**Aim of the exercise**
Write out the full forum thread about cheese in Canada word for word, with no changes.

___ Passage for review

# Cheese in Canada



## Miss_History (Mar 8, 2014)

I've been in Canada for 6 months now and 1) can't wait for spring! 2) need some cheese-related advice.

I'm pretty sure Canadians in the UK would have just as many problems with British cheese, but I've yet to find Canadian cheese I like - at the moment we're getting Red Cross parcels from home! In the UK, cheddar is white (almost universally) and I like really mature, sharp cheddar with the calcium crystals in it - I've yet to find any cheddar in Canada that isn't orange and tastes like plastic. The mozarella here tastes identical to the cheddar and looks the same except being white - I love mozarella balls (even the sainsbury's basics ones were pretty awesome!) and although I've found bocconcini in an 'Italian' cheese store here, it was pretty much tasteless. I also love (though I think I might be getting a bit unrealistic) French chevre, with white rind and oozing middle when it's ripe...

So - any ideas about where I could find (in the Toronto area) anything like British cheddar, Italian mozarella or French chevre? 

Of course, this is all a matter of taste and I am trying as much as possible to embrace Canadian culture - I just can't quite cope with Canadian cheese yet!


----------



## Auld Yin (Mar 10, 2009)

I don't know where you're doing your cheese shopping but there's plenty of good cheese outlets in the TO. I don't know whereabouts in Toronto you're located but there's the Cheese Boutique, Alex's Farms, St.Lawrence Market(has a number of cheese counters). Costco sells good sharp cheddar under the Balderson name along with some Welsh cheddar. 
Canadian cheddar cheese is well renowned and good quality. You can buy both white and the orange colours, I prefer the white myself. 
Cheese is expensive here compared to the UK. It's because of the protection afforded the dairy industry, particularly in Quebec, but the Canadian Government recently announced some relaxation of the regulations.


----------



## colchar (Oct 25, 2011)

Miss_History said:


> In the UK, cheddar is white (almost universally) and I like really mature, sharp cheddar with the calcium crystals in it - I've yet to find any cheddar in Canada that isn't orange and tastes like plastic.

______
___ Input data

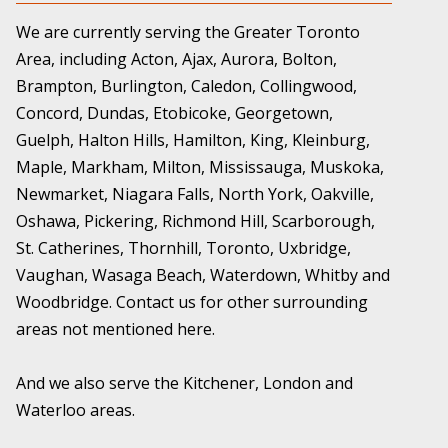
We are currently serving the Greater Toronto
Area, including Acton, Ajax, Aurora, Bolton,
Brampton, Burlington, Caledon, Collingwood,
Concord, Dundas, Etobicoke, Georgetown,
Guelph, Halton Hills, Hamilton, King, Kleinburg,
Maple, Markham, Milton, Mississauga, Muskoka,
Newmarket, Niagara Falls, North York, Oakville,
Oshawa, Pickering, Richmond Hill, Scarborough,
St. Catherines, Thornhill, Toronto, Uxbridge,
Vaughan, Wasaga Beach, Waterdown, Whitby and
Woodbridge. Contact us for other surrounding
areas not mentioned here.
And we also serve the Kitchener, London and
Waterloo areas.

______

**Solution to the problem**
# Cheese in Canada



## Miss_History (Mar 8, 2014)

I've been in Canada for 6 months now and 1) can't wait for spring! 2) need some cheese-related advice.

I'm pretty sure Canadians in the UK would have just as many problems with British cheese, but I've yet to find Canadian cheese I like - at the moment we're getting Red Cross parcels from home! In the UK, cheddar is white (almost universally) and I like really mature, sharp cheddar with the calcium crystals in it - I've yet to find any cheddar in Canada that isn't orange and tastes like plastic. The mozarella here tastes identical to the cheddar and looks the same except being white - I love mozarella balls (even the sainsbury's basics ones were pretty awesome!) and although I've found bocconcini in an 'Italian' cheese store here, it was pretty much tasteless. I also love (though I think I might be getting a bit unrealistic) French chevre, with white rind and oozing middle when it's ripe...

So - any ideas about where I could find (in the Toronto area) anything like British cheddar, Italian mozarella or French chevre? 

Of course, this is all a matter of taste and I am trying as much as possible to embrace Canadian culture - I just can't quite cope with Canadian cheese yet!


----------



## Auld Yin (Mar 10, 2009)

I don't know where you're doing your cheese shopping but there's plenty of good cheese outlets in the TO. I don't know whereabouts in Toronto you're located but there's the Cheese Boutique, Alex's Farms, St.Lawrence Market(has a number of cheese counters). Costco sells good sharp cheddar under the Balderson name along with some Welsh cheddar. 
Canadian cheddar cheese is well renowned and good quality. You can buy both white and the orange colours, I prefer the white myself. 
Cheese is expensive here compared to the UK. It's because of the protection afforded the dairy industry, particularly in Quebec, but the Canadian Government recently announced some relaxation of the regulations.


----------



## colchar (Oct 25, 2011)

Miss_History said:


> In the UK, cheddar is white (almost universally) and I like really mature, sharp cheddar with the calcium crystals in it - I've yet to find any cheddar in Canada that isn't orange and tastes like plastic.